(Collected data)
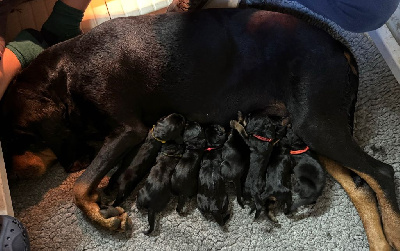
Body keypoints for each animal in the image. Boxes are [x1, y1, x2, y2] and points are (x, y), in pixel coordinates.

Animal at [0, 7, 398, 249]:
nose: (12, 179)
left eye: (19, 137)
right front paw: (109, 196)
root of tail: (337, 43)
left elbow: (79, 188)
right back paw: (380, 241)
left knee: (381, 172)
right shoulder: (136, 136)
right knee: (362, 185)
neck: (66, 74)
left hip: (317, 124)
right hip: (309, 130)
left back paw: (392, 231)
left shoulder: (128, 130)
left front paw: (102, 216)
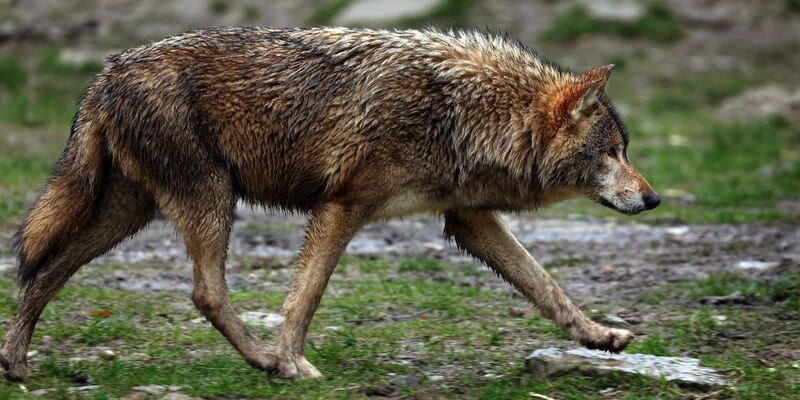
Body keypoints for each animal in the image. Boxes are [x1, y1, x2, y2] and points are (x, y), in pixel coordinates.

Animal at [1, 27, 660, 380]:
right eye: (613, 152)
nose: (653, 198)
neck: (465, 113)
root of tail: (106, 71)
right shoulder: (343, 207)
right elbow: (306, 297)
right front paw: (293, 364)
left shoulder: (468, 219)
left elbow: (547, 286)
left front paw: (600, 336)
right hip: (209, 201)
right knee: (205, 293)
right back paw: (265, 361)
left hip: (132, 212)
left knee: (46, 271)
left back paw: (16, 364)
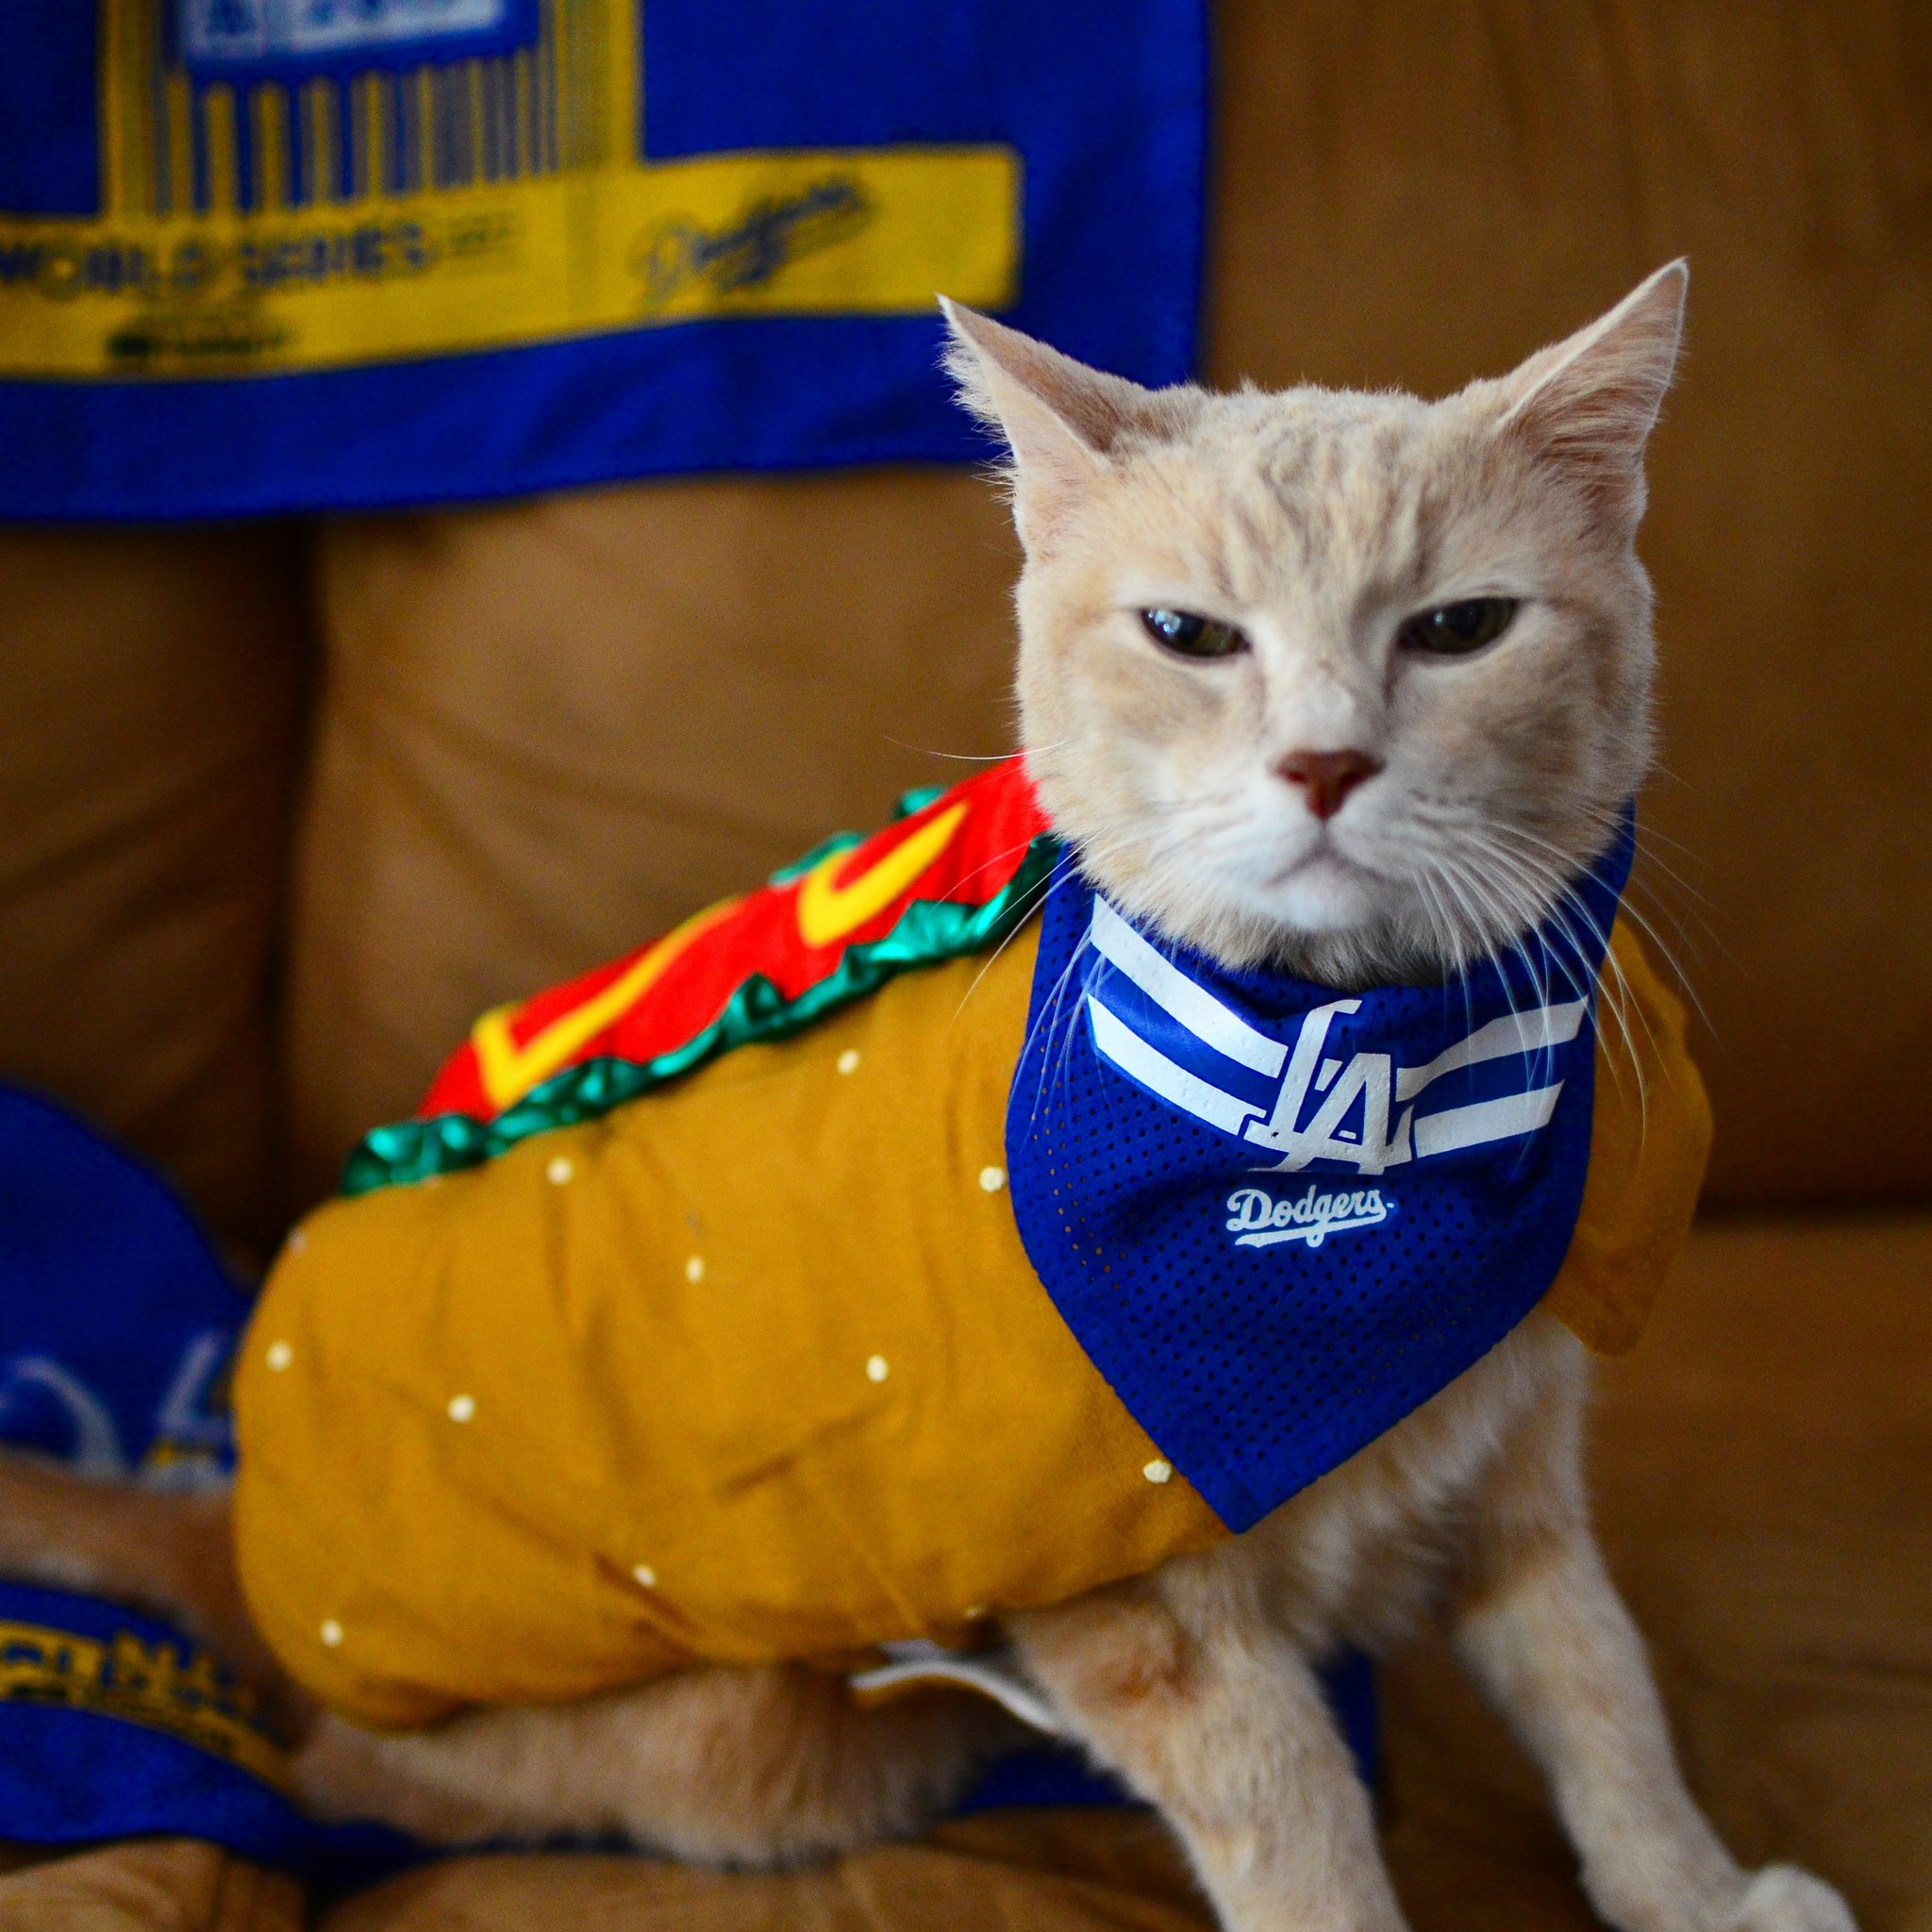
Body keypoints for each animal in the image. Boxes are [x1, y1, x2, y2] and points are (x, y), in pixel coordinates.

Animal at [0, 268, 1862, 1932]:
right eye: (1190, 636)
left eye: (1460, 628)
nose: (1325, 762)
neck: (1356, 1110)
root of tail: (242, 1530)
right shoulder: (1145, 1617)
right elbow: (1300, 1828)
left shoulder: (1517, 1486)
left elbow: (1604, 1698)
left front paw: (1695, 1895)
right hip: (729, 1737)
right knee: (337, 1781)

---

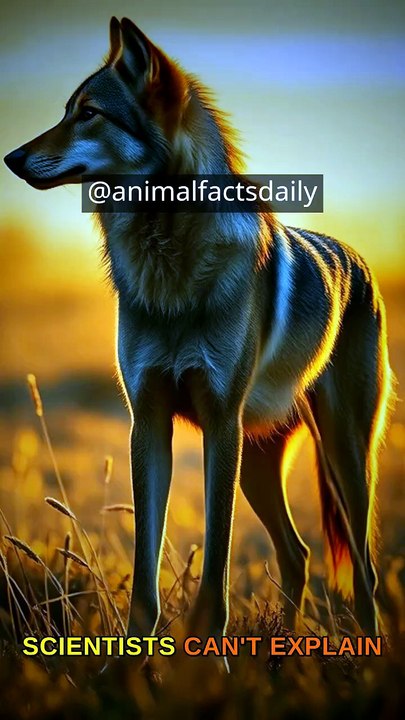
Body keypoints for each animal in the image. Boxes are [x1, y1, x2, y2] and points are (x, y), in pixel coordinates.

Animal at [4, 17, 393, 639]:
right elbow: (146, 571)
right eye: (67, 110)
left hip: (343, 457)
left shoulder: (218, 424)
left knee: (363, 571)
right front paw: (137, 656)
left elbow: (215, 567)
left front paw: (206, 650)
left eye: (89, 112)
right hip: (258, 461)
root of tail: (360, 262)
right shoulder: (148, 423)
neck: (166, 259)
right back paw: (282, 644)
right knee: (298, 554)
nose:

_Exercise details_. Every line above in the stretch from the one with "right eye: (613, 152)" through the one with "right knee: (337, 1781)" is to be transcribed exactly, ends included. No picture is copied.

_Exercise answer_.
right eye: (613, 152)
nose: (653, 198)
neck: (465, 113)
root of tail: (106, 71)
right shoulder: (343, 207)
right elbow: (306, 297)
right front paw: (293, 364)
left shoulder: (468, 219)
left elbow: (547, 286)
left front paw: (600, 336)
right hip: (209, 201)
right knee: (205, 293)
right back paw: (265, 361)
left hip: (132, 212)
left knee: (46, 271)
left back paw: (16, 364)
Body keypoints for each animal in the image. Boxes are [x1, y1, x2, y2] and points are (x, y), in pixel coordinates.

Animal at [0, 268, 1862, 1932]:
right eye: (1190, 636)
left eye: (1460, 628)
nose: (1325, 762)
neck: (1356, 1110)
root of tail: (242, 1530)
right shoulder: (1145, 1617)
right elbow: (1300, 1828)
left shoulder: (1517, 1486)
left elbow: (1604, 1698)
left front paw: (1695, 1895)
right hip: (729, 1737)
right knee: (337, 1781)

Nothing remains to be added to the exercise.